True, there are the covenants, the contract with god... cut off the foreskin, get protection by god... stupid thing, and look at the Holocaust. Three million foreskinless males murdered after being tortured and kept as slaves.
So god does not provide much protection for the Jews, but the (religious) Jews still love their god like the Christians. Christians have a reason, a condition to fulfil there, they believe in Pascal's wager; but the Jews don't.
Go firgure. Unconditional love.
I guffawed.
I wish I remembered what the author was trying to say.
That's a lack of social constraints, but there are other constraints, and you can't completely ignore the other constraints, unless you declare a certain context that you wish to arbitrarily limit your scope to. But arbitrarily limiting your scope is just yet another constraint.
So resurrection is not the bed of roses one might suspect it could be. Just a second chance at this shitty, fucking grind we call life.
So the Jews really love their god unconditionally, because they don't expect anything in return from him, by ways of rewards such as: candy, a new set of dishes, or rides on His back.
You may want to look at undonditional love as a psychological issue, I won't stand in your way. But I refuse to limit philosophy to limit itself by excluding this psychological issue from its scope of examination. It would be similar to excluding all religious considerations, since they are religion, a matter of fraith, not of philosophy; or excluding all scientific findings form the scrutiny of philosophy since they are science, not thoughts on metaphysical levels.
I wouldn't even know what unconditional love would mean if we do not restrict those words. Does that mean you love everything will limitless love? That you love the same when you are sleeping?
To me it's a bit like saying unconditional surrenders do not exist, because the surrendering party cannot undo its existence in the past retroactively. Or cannot surrender the food it ate two weeks ago. or it cannot promise that everyone in the surrendering country or sieged town will stop wishing the attackers ill will.

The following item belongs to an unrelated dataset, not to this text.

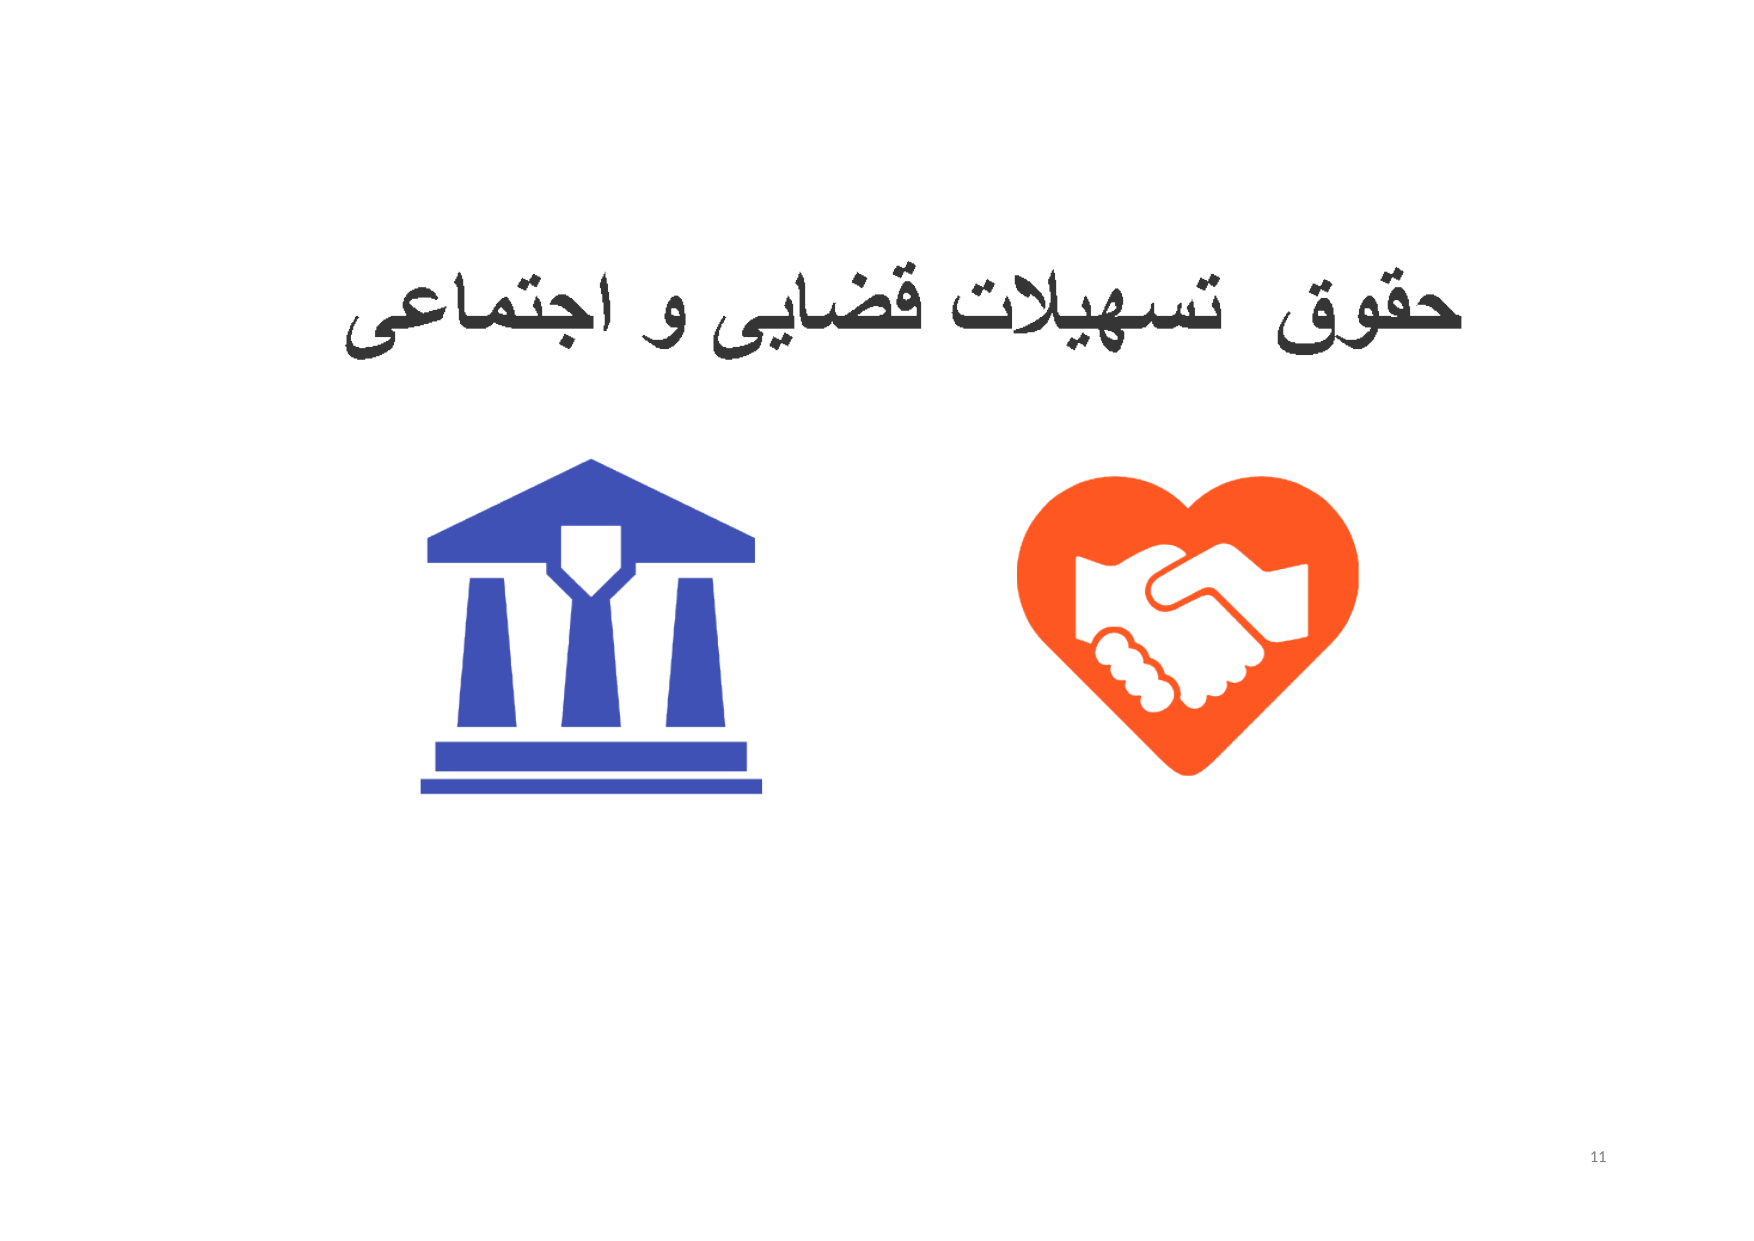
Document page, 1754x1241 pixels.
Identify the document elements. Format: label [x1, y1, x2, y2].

I don't think the term, as used, is meant to be a description of perfect boundless love with no limits. We can decide to treat the term as if it had these characteristics, in the name of exploring. Fine. But I think we then need to acknowledge that we are not really talking about how the term is used normally. And then also, perhaps, acknowledge that it can be a useful concept, as generally conceived, despite not having the attributes we usually attribute, if ever, to deities or mathematical concepts.
To be candid, sometimes it seems like there is a trend, at least on philosophy forums, to put everything into two categories: Irrational or scientifically well supported. With nothing useful in between. And that our language should be this pure communication where any conclusion is absolute and can be measured.
Of course such a communication is not possible since there will be metaphors hidden even in the most anally produced language.
From the OP:
I think that there is meaninful use of language occuring when we refer to parental love as opposed to other kinds of love, of course dependent on individual cases. That something else is possible and occurs in the relations between parents and their children, that teenagers and even romantic adults, despite their idealisms, cannot live up to. A love that will lead to continued kind of empathetic responses from the parent where all other kinds of relationships would tend to say 'see you later'. In most relationships we look for balance, fairness, reciprocity. We have expectations that will undermine love if these expectations are not met. And then you have love where that is not the case.
Sure, analyze whether unconditional perhaps means that even if the laws of physics disappear and the person in question is dead, will their love continue. But this is a discussion of something else, not what people are talking about.